§ **SOURCE**
"Every Little Step" is a 1989 single by American singer Bobby Brown, written by L.A. Reid and Kenneth "Babyface" Edmonds and released by MCA Records. Released as the fourth single on his second album Don't Be Cruel it reached number three on the Billboard Hot 100, number one on the Hot Black Singles chart, and number six on the UK Singles Chart in 1989. The song also appears on Brown's remix album Dance!...Ya Know It!. The single garnered Brown's first career Grammy Award for Best Male R&B Vocal Performance at the 32nd Grammy Awards in 1990.

Composition and production 
Around the time Don't Be Cruel was in production, Reid was dating singer Pebbles, who later became his wife. Inspired by his relationship with his girlfriend at the time, he wrote and co-produced the song with Edmonds, intending to give it to the group Midnight Star. Bobby Brown, however, heard a demo of the song and liked it instantly, which led to its inclusion on Don't Be Cruel.

Collected data entries:
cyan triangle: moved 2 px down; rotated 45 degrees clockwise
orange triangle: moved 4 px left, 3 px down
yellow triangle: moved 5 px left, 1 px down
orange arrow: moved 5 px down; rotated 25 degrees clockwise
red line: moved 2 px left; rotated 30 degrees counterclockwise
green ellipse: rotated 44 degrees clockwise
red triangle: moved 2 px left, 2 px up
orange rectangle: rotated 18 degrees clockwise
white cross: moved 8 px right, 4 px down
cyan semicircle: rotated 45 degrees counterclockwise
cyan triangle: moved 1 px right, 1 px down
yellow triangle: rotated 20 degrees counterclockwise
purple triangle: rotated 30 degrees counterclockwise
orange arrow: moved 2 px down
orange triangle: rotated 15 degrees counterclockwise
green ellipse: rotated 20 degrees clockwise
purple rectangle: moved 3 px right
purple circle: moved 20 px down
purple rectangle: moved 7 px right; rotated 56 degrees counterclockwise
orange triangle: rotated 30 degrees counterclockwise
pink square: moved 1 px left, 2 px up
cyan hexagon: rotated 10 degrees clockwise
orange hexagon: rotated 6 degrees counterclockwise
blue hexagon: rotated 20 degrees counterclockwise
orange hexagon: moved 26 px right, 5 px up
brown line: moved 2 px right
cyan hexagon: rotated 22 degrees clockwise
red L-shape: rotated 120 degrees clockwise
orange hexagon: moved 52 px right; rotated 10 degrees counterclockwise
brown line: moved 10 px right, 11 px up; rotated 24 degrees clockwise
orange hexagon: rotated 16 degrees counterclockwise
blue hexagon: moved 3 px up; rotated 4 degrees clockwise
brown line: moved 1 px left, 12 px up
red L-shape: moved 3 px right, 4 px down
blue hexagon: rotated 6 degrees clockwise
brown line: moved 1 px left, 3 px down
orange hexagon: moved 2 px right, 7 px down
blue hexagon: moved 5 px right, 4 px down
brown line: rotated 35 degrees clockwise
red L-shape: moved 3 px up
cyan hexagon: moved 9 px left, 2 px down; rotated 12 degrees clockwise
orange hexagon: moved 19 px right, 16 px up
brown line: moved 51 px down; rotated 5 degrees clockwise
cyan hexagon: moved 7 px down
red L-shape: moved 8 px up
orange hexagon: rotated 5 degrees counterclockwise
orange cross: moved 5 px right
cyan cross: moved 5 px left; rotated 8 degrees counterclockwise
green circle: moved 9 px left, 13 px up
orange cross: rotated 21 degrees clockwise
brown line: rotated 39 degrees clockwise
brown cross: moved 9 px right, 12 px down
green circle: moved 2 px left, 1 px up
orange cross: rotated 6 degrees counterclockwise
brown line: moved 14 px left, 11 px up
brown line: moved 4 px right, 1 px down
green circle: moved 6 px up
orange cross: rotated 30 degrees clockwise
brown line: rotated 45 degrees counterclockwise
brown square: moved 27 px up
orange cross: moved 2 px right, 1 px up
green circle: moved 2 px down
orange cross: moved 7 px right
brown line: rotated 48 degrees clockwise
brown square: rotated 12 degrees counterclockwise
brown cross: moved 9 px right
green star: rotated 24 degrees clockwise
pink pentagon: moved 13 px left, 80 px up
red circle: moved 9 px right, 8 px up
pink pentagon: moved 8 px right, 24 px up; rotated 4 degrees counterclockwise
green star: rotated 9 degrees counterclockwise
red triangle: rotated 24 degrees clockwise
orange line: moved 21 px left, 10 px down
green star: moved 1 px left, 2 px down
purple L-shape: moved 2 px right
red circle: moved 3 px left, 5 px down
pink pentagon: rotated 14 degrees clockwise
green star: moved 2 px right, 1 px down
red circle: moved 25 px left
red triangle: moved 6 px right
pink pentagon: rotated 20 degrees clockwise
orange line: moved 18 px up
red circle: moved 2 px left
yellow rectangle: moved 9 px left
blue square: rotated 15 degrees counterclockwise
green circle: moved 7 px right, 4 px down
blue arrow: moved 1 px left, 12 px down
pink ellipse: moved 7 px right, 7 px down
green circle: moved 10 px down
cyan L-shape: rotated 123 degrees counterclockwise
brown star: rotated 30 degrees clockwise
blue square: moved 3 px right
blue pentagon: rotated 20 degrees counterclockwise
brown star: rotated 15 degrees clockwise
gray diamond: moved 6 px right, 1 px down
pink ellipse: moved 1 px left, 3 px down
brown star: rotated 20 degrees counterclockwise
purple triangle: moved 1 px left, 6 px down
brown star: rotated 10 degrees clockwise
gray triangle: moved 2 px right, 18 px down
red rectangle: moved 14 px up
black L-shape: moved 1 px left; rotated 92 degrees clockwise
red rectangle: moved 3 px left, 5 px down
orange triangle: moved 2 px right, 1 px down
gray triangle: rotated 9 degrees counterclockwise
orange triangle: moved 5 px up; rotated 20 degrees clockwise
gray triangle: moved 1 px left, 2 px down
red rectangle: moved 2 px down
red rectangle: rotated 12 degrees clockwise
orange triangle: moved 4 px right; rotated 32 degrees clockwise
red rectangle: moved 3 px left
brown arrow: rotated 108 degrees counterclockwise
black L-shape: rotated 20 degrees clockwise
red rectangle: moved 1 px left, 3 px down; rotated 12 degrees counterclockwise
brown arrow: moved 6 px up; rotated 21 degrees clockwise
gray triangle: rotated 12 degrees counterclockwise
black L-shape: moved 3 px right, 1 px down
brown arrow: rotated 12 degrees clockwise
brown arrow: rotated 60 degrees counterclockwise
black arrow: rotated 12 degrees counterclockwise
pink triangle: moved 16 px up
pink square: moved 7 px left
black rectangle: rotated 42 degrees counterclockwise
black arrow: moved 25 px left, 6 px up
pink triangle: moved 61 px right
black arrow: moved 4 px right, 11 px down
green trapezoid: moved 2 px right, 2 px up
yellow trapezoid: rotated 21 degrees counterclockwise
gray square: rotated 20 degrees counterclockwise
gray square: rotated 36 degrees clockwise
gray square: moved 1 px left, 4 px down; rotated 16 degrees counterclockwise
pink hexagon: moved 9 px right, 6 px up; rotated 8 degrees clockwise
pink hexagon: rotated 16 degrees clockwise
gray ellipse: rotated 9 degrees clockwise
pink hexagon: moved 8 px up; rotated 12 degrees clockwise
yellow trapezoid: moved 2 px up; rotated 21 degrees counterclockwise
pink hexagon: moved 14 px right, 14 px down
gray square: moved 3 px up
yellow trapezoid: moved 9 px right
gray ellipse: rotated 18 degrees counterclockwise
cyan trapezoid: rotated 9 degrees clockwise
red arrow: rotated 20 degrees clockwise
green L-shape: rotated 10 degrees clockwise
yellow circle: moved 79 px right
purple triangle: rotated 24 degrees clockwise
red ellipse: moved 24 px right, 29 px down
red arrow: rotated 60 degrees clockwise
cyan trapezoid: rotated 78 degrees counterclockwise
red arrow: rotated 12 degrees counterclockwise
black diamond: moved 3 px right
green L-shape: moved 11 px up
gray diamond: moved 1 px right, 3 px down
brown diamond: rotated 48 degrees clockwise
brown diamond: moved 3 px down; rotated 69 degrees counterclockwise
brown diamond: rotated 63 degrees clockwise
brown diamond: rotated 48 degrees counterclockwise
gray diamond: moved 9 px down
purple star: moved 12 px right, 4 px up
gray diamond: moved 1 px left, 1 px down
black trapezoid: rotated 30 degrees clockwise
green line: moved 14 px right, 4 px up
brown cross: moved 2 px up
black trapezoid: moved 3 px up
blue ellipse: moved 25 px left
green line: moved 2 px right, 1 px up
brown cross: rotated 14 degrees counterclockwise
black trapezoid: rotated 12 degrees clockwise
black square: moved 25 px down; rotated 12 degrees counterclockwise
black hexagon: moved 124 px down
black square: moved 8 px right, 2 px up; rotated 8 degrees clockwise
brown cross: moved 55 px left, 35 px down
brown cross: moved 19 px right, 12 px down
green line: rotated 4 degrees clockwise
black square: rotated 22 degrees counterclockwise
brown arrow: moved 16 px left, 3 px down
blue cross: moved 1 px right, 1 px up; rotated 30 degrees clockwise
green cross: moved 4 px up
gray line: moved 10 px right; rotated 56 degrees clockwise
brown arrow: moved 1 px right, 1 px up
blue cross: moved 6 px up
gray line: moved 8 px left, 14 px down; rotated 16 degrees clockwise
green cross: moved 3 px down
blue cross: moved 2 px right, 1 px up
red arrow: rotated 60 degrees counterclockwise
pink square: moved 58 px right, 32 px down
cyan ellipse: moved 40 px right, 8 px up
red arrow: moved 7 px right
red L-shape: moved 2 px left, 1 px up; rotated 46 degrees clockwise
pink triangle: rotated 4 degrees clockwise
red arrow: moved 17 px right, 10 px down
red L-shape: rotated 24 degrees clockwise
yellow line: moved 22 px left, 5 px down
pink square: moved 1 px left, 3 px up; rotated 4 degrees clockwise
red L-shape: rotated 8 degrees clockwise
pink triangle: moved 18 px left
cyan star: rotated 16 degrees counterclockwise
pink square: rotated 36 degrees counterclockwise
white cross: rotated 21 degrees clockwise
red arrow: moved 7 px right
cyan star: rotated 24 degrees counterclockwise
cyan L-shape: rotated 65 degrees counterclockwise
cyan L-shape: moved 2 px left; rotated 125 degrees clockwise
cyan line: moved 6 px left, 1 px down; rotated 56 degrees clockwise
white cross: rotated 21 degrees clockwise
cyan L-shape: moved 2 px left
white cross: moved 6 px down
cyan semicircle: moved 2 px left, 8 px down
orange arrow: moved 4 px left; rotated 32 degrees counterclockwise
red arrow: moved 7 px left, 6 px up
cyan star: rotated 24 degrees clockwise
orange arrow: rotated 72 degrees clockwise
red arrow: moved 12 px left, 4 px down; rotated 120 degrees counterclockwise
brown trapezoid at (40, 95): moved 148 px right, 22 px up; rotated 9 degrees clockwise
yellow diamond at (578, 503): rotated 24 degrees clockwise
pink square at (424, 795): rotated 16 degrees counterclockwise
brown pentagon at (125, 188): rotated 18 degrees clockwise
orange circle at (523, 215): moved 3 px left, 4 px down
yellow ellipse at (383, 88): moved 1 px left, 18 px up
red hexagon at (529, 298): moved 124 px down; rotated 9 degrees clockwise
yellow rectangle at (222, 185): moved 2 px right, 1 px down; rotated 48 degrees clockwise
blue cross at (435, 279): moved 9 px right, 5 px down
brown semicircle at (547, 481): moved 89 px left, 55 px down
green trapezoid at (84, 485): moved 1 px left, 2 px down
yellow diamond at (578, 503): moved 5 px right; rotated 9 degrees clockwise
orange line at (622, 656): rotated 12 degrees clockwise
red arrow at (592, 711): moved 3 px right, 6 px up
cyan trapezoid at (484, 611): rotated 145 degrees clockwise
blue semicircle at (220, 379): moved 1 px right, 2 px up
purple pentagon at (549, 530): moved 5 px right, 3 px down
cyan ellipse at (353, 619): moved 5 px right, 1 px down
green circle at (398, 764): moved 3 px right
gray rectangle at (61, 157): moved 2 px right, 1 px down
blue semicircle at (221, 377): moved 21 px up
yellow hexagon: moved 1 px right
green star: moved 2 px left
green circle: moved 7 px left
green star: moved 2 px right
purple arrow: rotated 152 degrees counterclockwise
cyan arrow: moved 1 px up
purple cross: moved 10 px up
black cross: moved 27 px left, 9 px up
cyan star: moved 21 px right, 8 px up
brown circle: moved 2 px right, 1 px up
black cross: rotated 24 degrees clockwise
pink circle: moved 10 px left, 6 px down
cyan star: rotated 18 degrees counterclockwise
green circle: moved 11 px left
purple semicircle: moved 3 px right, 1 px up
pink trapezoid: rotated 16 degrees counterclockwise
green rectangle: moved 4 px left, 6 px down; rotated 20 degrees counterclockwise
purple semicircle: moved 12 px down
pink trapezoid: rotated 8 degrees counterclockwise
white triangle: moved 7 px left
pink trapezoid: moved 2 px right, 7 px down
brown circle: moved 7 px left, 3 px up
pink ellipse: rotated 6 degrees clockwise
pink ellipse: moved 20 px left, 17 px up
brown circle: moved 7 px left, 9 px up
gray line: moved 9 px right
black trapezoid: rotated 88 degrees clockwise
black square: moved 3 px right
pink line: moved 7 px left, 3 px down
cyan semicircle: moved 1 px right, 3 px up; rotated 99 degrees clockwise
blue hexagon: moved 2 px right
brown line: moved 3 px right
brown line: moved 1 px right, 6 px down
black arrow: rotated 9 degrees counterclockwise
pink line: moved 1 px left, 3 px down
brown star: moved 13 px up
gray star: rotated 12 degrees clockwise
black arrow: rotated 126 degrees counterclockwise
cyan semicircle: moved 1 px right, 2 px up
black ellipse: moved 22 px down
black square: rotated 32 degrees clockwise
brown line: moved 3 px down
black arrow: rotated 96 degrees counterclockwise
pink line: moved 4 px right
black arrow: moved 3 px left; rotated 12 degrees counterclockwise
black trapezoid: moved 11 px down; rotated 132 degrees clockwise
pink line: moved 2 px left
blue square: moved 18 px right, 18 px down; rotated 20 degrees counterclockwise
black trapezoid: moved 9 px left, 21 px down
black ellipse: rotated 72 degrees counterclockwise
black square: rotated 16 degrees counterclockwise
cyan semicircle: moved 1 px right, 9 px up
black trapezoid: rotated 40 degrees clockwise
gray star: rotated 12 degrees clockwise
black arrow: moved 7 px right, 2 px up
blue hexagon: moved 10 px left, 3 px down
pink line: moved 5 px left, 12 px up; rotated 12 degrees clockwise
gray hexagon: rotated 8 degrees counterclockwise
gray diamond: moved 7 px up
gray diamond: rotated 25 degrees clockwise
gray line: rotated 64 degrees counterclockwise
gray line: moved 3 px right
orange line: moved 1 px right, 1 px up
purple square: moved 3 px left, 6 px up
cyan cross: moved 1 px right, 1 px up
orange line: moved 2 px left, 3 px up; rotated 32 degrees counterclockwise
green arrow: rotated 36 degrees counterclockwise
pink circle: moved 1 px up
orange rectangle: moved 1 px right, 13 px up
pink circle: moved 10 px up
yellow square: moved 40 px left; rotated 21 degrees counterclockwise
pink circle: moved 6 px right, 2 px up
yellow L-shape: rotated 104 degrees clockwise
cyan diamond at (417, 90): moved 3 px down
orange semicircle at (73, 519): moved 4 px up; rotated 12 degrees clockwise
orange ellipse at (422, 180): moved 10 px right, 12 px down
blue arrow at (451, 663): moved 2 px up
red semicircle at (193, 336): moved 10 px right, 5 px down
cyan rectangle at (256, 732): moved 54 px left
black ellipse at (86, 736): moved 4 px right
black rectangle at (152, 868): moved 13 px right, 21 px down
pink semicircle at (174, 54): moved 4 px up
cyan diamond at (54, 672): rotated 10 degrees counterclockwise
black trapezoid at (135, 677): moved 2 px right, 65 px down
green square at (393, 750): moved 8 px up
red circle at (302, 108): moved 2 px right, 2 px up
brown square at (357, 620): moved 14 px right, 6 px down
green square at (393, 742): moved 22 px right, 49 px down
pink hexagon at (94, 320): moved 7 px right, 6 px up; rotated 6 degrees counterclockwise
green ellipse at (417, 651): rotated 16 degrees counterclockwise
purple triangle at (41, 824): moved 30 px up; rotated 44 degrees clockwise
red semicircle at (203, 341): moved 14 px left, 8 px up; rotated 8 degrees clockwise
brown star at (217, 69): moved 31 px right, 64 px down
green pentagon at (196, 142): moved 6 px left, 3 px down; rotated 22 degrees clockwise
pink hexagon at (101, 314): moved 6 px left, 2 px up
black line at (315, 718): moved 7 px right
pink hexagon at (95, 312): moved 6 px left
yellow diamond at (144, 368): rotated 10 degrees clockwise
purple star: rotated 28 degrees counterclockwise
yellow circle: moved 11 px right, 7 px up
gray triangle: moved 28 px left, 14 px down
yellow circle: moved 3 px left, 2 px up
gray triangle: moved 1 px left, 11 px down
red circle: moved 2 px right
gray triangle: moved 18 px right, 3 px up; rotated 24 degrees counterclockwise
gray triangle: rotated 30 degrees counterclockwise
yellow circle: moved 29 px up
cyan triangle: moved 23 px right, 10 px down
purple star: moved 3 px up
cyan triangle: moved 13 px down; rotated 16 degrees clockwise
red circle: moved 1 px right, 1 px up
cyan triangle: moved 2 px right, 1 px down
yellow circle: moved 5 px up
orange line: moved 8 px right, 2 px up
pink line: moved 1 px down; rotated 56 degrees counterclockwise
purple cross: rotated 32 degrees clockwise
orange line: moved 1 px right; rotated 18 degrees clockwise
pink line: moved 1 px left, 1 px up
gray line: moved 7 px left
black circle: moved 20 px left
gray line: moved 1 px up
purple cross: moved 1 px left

§ **OBJECTIVE**
Write out the stretch of the "Every Little Step" article from "Composition and production" through "Don't Be Cruel.", changing "girlfriend" to "partner".

§ **PROBLEM SOLUTION**
Composition and production 
Around the time Don't Be Cruel was in production, Reid was dating singer Pebbles, who later became his wife. Inspired by his relationship with his partner at the time, he wrote and co-produced the song with Edmonds, intending to give it to the group Midnight Star. Bobby Brown, however, heard a demo of the song and liked it instantly, which led to its inclusion on Don't Be Cruel.